Jeder zehnte Erwerbstätige trotz Arbeit arm

So hat sich die Zahl derjenigen, die trotz Arbeit arm sind, seit 2004 verdoppelt - auf rund vier Millionen Menschen bzw. zehn Prozent aller Erwerbstätigen. 5,6 Millionen ältere Menschen über 55 Jahren sind derzeit von Armut oder sozialer Ausgrenzung bedroht. 2006 waren es noch 4,5 Millionen. 2016 verfügten 43,6 Prozent aller Alleinerziehenden nur über geringe Einkünfte. Im Jahr 2005 waren es noch 39,3 Prozent.

 

Zugenommen hat die relative Armut zuletzt vor allem durch die Ankunft zahlreicher Flüchtlinge in Deutschland, deren Unterhaltsleistungen bekanntlich oft noch unter dem Hartz-IV-Satz liegen.

Verminderte Lebensqualität

Nach einer Erhebung der Hans-Böckler-Stiftung lebt fast jeder vierte Bundesbürger mit geringem Einkommen in einer Wohnung mit feuchten Wänden, während in der Gesamtbevölkerung nur jeder achte davon betroffen ist.

 

Andere Untersuchungen zeigen, dass Arme häufiger an verkehrsreichen Straßen wohnen und dadurch Lärm, Feinstaub und Schadstoffen viel stärker ausgesetzt sind. Die Lebenserwartung des ärmsten Bevölkerungszehntels liegt für Männer um elf, für Frauen um acht Jahre unter der Lebenszeit des obersten Zehntels.

Hartz IV ist staatlich verordnete Armut

Ein ehemaliger Betroffener

Dazu ein ehemals Betroffener: „Du musst jeden Cent zweimal rumdrehen. Ohne genau durchkalkulierten Haushaltsplan geht gar nichts. Bestimmte Geschäfte sind von vorhinein tabu, weil die Preise dort das Budget sprengen. An manchen Monaten geht das Konto trotz genauer Planung ins Minus. Zum Beispiel, wenn du krank wirst und Medikamente brauchst. Kulturelles Leben findet nicht mehr statt, weil du schlicht das Geld nicht mehr hast. Hartz IV ist staatlich verordnete Armut."

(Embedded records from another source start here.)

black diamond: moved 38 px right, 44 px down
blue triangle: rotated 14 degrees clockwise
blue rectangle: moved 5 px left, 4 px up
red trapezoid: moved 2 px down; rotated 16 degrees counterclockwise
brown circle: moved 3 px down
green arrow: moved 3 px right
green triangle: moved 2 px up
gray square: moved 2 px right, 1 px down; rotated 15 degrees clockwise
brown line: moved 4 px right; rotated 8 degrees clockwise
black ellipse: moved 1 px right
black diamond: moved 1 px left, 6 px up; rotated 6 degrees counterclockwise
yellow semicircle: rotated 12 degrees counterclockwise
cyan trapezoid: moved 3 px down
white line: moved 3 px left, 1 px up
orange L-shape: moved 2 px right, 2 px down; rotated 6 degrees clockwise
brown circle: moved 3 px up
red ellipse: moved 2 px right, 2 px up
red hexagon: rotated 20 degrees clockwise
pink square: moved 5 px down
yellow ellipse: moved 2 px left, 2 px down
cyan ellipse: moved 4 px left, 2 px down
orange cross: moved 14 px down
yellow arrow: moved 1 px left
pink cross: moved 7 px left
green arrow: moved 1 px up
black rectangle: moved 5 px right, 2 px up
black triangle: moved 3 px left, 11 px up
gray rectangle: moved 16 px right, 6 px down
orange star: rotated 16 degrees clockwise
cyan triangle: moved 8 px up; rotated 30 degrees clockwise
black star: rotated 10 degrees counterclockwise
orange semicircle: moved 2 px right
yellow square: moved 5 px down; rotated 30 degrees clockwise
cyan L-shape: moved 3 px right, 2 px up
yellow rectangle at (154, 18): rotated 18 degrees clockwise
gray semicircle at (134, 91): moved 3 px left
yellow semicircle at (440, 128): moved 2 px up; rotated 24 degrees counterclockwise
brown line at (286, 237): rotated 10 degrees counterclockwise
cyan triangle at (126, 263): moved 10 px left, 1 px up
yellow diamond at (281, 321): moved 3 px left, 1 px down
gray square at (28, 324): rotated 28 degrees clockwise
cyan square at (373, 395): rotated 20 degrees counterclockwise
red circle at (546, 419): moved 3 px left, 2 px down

Erpressung zu Niedriglöhnen

Die Zunahme der relativen Armut vor allem seit 2004 belegt deutlich den Zusammenhang zur Einführung der Hartz-Gesetze. Die "staatlich verordnete Armut" zielt vor allem darauf ab, die Betroffenen zur Annahme von immer niedrigeren Löhnen und schlechteren Arbeitsbedingungen zu erpressen. Nicht von ungefähr ist Deutschland heute eines der Länder mit dem größten Niedriglohnsektor in Europa.

 

Die Folgen dieser Politik betreffen die gesamte Arbeiterklasse. Deshalb geht auch der Kampf gegen Hartz IV alle Arbeiter an.

Geeignete Antwort: Montagsdemonstrant werden

Jens Spahn will mit seiner Demagogie vor allem spalten, Arbeitende gegen Arbeitslose, Besserverdienende gegen Niedriglöhner, Einheimische gegen Flüchtlinge usw. Damit will er das gewachsene Klassenbewusstsein zersetzen und stattdessen Vorbehalte und Konkurrenz schüren. Offenbar erhofft er sich davon, dem weiteren Schrumpfen der Massenbasis der CDU entgegenzuwirken. Erst mal hat er es jedoch geschafft, damit zahlreiche Menschen gegen sich aufzubringen.

 

Die beste Antwort auf seine Demagogie ist der gemeinsame Kampf gegen die Hartz-Gesetze und die systematische Aufklärung der Menschen über den Klassencharakter dieser Politik. Dafür steht in Deutschland insbesondere die Montagsdemo-Bewegung, die nach wie vor in etwa 70 Städten aktiv ist. Die MLPD hat sie von Anfang an aktiv gefördert.